As was said also in re Williams v the Registrar of the Federal Court of Australia 8 ALD 219, a matter in which the Tribunal was constituted by Beaumont J, Senior Member McMahon as he then was, later Deputy President McMahon and Dr Renouf:

The question of reasonableness is to be determined by balancing several interests public and private involved.  This requires a consideration of all the circumstances including the nature of the information that would be disclosed, the circumstances in which the information was obtained, the likelihood of the information being information that the person concerned would not wish to have disclosed without consent and whether the information has any current relevance.

In this matter the persons concerned were applicants for position in the Public Service.  It was submitted by the respondent that in the present case the privacy of the individuals concerned should outweigh the general public interest in disclosure of public information particularly in relation to the nine applicants who were selected for interview but not ultimately appointed to the position.

The respondent has submitted that the personal information in such applications would have been perceived by the applicants to have been provided in confidence and the intrusion into their personal privacy on the basis that they have applied unsuccessfully for a position with a government agency is not warranted. With that submission we agree. We find nothing in the case of re Dyki v Federal Commissioner of Taxation 22 ALD 124 to the contrary.

The case of re Hutner v Department of Immigration and Ethnic Affairs, 38 ALD 781, also depends particularly on its own peculiar factual matrix. There the applications had been for membership of the Refugee Review Tribunal, a quasi judicial body, and it was held that the successful applicants had entered the public domain and their qualifications and experience should not be kept confidential. We note of course that the decision relates to the successful applicants. We consider that quite different circumstances apply in the case of unsuccessful applicants and we do not agree with the submission by the applicant that simply because a person has been selected for interview they have somehow entered into the public domain.
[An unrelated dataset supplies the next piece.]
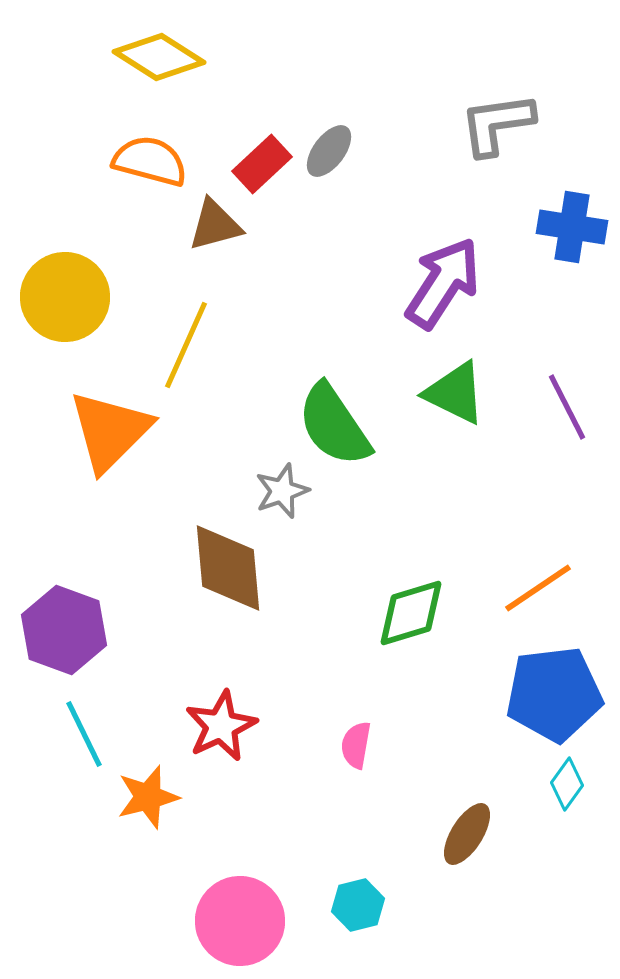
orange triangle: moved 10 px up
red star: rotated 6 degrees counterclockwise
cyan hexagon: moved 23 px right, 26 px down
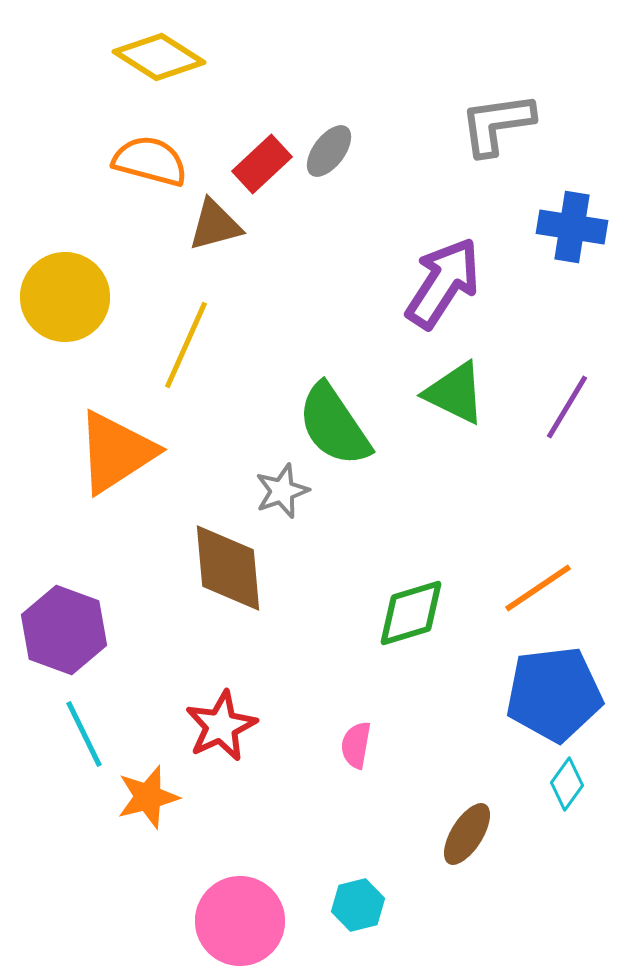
purple line: rotated 58 degrees clockwise
orange triangle: moved 6 px right, 21 px down; rotated 12 degrees clockwise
Indeed, that they have been selected for interview and unsuccessful is probably a stronger reason for protecting their anonymity.  One might imagine too in this day and age particularly a person would not wish the public at large indeed with particularity his current employer to find out that he had been actively applying for other positions.

There is also the situation that the applicant may have remedies in another area as was pointed out in re Wiseman Supra, release under FOI is release against the whole world.  Whereas, if release is obtained in legal proceedings then the particular Court or other curial body has the power to control the release of the information to the parties appearing before it.

The exception to all this, it strikes us, is to the successful applicant.  Normally one might have expected that a successful applicant to the particular position would have had that notified in the Commonwealth Government Gazette but we were informed that this was not the case here.  Such details as to successful applicants have in the past been released, see, for example, re Raisanen v Special Broadcasting Services Corporation, unreported AAT decision N94/347 and also re Dyki Supa.

That is not to say that everything should be available but subject to what the respondent wishes to say if anything we would order that the name of the successful applicant and his qualifications be released otherwise however we affirm the decision not to disclose any other item of information.

RECORDED   :   NOT TRANSCRIBED

MR ALLEN:   That will be the order of the Tribunal.